▶ _Исходный текст_:

Дошло до того, что каждый из его солдат получил по рабу из военнопленных.
Отправляясь в поход, никто из его людей не знал, когда вернется, куда направляется и когда вступит в бой, часто он и сам не знал этого, руководствуясь лишь обстоятельствами. Любой случай, каким бы важным или незначительным ни был, дает ему повод к вдохновению. Без какой-либо явной причины он останавливается или двигается дальше. Нужно только, чтобы солдаты верили: он твердо держит в руках все детали этих обстоятельств и не обязан ни перед кем отчитываться.
Очень часто он снимается с места совершенно неожиданно, исчезает, указав остальным, по какой дороге идти. Где он? Никто не знает. Солдаты должны его искать и найти. Люди, которые под командованием других были просто людьми, с ним становились героями. Он любит их, так как знает, что эта любовь взаимна. Он не называет их солдатами или гражданами, он ласково именует их соратниками.
И разве этот слабый на вид человек, этот эпилептик не делит с ними все трудности и опасности? Разве не находится одновременно в разных местах? Разве не проделывает путь в сто миль в день верхом, в повозке или пешком? Не переплывает сам бурные реки? Не идет в колонне с непокрытой головой под палящими лучами солнца или под дождем? Не спит, как самые простые солдаты, прямо на голой земле или в повозке? Разве нет постоянно рядом с ним секретаря, готового денно и нощно писать под его диктовку, а позади — солдата, несущего его меч?

▶ _Задание 1_: Какими способами, согласно тексту о полководце, он проделывает путь в сто миль в день?
▶ _Задание 2_: Обновите фрагмент текста о полководце, начиная со слов "И разве этот" и заканчивая словами "несущего его меч?": поставьте "щит" вместо "меч".

▶ _Набор записей_:
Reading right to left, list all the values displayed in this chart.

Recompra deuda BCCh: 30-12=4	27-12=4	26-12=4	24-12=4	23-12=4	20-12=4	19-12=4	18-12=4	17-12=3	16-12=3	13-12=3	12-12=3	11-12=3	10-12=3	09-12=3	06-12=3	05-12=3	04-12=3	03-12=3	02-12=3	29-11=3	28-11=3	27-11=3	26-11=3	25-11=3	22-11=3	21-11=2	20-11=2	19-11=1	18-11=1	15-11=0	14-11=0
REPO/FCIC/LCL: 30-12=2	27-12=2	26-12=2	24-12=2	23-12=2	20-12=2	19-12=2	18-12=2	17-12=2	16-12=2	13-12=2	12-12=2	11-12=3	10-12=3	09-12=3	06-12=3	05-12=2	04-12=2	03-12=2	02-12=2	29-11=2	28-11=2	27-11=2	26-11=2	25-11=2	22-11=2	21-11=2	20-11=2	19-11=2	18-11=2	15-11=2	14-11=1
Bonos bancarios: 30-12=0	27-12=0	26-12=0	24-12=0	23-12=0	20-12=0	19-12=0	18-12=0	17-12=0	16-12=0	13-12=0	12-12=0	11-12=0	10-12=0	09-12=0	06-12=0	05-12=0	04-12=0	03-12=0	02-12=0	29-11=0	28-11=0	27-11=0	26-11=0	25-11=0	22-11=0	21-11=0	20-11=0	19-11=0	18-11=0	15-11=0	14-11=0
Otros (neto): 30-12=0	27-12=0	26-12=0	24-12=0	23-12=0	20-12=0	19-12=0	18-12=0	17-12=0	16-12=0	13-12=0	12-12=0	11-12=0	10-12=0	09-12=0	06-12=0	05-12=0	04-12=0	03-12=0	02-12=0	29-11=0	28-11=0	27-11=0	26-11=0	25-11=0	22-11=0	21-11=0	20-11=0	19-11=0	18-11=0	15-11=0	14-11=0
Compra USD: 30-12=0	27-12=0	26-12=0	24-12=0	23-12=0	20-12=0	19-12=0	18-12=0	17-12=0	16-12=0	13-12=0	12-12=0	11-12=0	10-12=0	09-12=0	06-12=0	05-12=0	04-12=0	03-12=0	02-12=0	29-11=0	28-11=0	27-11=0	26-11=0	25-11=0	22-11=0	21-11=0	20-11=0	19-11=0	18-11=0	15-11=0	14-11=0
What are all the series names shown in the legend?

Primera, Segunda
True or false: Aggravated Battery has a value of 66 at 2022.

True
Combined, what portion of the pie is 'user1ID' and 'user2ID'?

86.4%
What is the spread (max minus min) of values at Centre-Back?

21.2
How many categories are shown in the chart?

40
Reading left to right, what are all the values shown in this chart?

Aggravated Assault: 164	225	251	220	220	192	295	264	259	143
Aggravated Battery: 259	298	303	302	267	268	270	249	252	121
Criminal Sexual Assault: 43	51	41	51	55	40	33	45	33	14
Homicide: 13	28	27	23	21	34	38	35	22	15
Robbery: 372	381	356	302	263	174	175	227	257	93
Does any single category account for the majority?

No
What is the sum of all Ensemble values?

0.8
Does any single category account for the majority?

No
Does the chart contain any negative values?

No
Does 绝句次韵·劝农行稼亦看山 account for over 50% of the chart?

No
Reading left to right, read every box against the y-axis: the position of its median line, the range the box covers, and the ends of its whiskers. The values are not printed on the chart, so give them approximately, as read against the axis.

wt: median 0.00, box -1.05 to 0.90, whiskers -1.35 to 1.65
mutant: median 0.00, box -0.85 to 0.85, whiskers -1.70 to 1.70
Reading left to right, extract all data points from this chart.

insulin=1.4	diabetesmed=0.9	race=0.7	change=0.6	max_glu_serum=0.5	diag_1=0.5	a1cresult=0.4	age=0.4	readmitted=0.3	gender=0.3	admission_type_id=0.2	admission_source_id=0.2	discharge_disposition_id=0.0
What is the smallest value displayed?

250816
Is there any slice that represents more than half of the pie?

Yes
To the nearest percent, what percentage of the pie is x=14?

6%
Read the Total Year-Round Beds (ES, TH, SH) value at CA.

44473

▶ _Ожидаемый ответ 1_: Верхом, в повозке, пешком.

▶ _Ожидаемый ответ 2_:
И разве этот слабый на вид человек, этот эпилептик не делит с ними все трудности и опасности? Разве не находится одновременно в разных местах? Разве не проделывает путь в сто миль в день верхом, в повозке или пешком? Не переплывает сам бурные реки? Не идет в колонне с непокрытой головой под палящими лучами солнца или под дождем? Не спит, как самые простые солдаты, прямо на голой земле или в повозке? Разве нет постоянно рядом с ним секретаря, готового денно и нощно писать под его диктовку, а позади — солдата, несущего его щит?